Значит, он опять подсматривал, притаившись за колоннами у стеклянной двери, а потом последовал за ней, как и в первую ночь. Ей наконец удалось пройти мимо него, но она вынуждена была идти по берегу пруда, так как он снова нагнал ее.
– Да, исключительно вам, баронесса! Ваша угроза покинуть Шенверт, без сомнения, бросила его к вашим ногам. Но как и когда это произошло? Я отдал бы полжизни, чтобы узнать это… Сегодня в концертном зале вы торжествовали: вы гордитесь своим мужем, но долго ли так будет? «Мотылек должен порхать», – сказала герцогиня, и я добавлю: яркий мотылек должен порхать, чтобы свет мог удивляться радужной расцветке этого исключительного существа. Вы можете рассчитывать самое большее на один год безоблачного счастья и ни одним днем более.

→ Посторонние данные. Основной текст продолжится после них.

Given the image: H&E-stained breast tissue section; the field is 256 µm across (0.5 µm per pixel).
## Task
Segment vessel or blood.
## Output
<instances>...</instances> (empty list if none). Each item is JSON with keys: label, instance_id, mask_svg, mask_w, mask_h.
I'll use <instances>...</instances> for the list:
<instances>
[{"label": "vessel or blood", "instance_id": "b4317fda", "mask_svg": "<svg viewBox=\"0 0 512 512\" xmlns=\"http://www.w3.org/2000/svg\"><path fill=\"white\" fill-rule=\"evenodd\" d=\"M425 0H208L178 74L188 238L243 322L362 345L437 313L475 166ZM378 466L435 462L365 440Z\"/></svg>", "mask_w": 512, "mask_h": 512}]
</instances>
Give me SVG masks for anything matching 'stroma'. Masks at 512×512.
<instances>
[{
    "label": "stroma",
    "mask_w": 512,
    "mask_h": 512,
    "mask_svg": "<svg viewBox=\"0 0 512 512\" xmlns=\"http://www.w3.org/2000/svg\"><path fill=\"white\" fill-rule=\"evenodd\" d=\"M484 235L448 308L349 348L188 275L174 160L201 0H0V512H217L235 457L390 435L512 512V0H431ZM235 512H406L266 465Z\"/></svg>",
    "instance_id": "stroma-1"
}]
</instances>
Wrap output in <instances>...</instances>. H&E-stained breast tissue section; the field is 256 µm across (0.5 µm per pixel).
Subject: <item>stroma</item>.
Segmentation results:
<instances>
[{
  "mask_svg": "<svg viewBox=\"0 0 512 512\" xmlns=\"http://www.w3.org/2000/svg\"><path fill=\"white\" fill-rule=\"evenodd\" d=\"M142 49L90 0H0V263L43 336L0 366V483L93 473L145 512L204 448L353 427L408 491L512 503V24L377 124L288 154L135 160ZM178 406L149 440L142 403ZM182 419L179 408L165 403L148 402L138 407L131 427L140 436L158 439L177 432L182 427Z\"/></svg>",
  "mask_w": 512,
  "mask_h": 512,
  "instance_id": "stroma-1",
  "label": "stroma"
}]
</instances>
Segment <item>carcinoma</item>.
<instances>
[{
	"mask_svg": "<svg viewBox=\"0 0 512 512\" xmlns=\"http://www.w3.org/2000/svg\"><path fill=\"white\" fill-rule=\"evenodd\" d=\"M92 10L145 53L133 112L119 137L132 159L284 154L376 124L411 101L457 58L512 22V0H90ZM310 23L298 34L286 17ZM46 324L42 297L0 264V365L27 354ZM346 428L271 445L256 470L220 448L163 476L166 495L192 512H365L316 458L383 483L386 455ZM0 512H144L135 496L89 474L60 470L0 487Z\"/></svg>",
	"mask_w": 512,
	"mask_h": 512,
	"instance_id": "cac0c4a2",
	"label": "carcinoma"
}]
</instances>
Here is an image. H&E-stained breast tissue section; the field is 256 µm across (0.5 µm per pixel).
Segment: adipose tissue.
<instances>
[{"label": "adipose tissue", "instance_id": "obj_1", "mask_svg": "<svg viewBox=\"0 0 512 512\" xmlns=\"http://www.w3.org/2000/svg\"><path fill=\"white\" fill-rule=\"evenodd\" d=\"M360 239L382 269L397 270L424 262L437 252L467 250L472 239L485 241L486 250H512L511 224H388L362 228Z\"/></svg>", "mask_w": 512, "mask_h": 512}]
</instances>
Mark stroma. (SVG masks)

– Ну и замечательно! – воскликнула она, подняв голову. Невольно отступая перед священником, Лиана была уже у самой кромки воды. Тут она остановилась, скрестив на груди руки, а прекрасное лицо ее, освещенное луной, излучало неподдельный восторг. – Один только год? Нет, целый год невыразимого счастья! Я люблю его, люблю всей душой и буду вечно любить, и за этот год взаимной любви я буду благодарна ему всю жизнь.
Сдавленный крик бешенства и отчаяния вырвался из груди священника.
– Вы клевещете на себя, – воскликнул он, – чтобы ублажить вашу трахенбергскую гордость осознанием того, что этот Майнау действительно хоть на мгновение, но у ваших ног… Вы не можете любить того, кто при мне и многих других обходился с вами с такой ледяной холодностью, который всему свету демонстрировал, что ему неприятно даже прикасаться к вам. Он оскорблял вас так, как может мужчина оскорбить женщину, желая сделать ей больно, и вы хотите уверить меня, что не чувствовали боли, не замечали оскорблений и не краснеете сейчас при воспоминании о них? Посмотритесь в это прозрачное зеркало! – Он указал на неподвижную поверхность воды. – Взгляните в ваши собственные глаза там! Вы ведь не сможете еще раз сказать, что за минутную прихоть осчастливите его упоительным блаженством любви!
Она действительно взглянула на воду, испытывая неописуемый страх, который вызывал в ней устремленный на ее лицо огненный взгляд священника.
– Вы ведь любите этот пруд, прекрасная баронесса, – сказал он негромко, как будто открывал ей тайну. – Вы как-то сказали, что предпочитаете его нежные волны моему прикосновению. Посмотрите, как он манит вас!
Она содрогнулась и с ужасом взглянула на него.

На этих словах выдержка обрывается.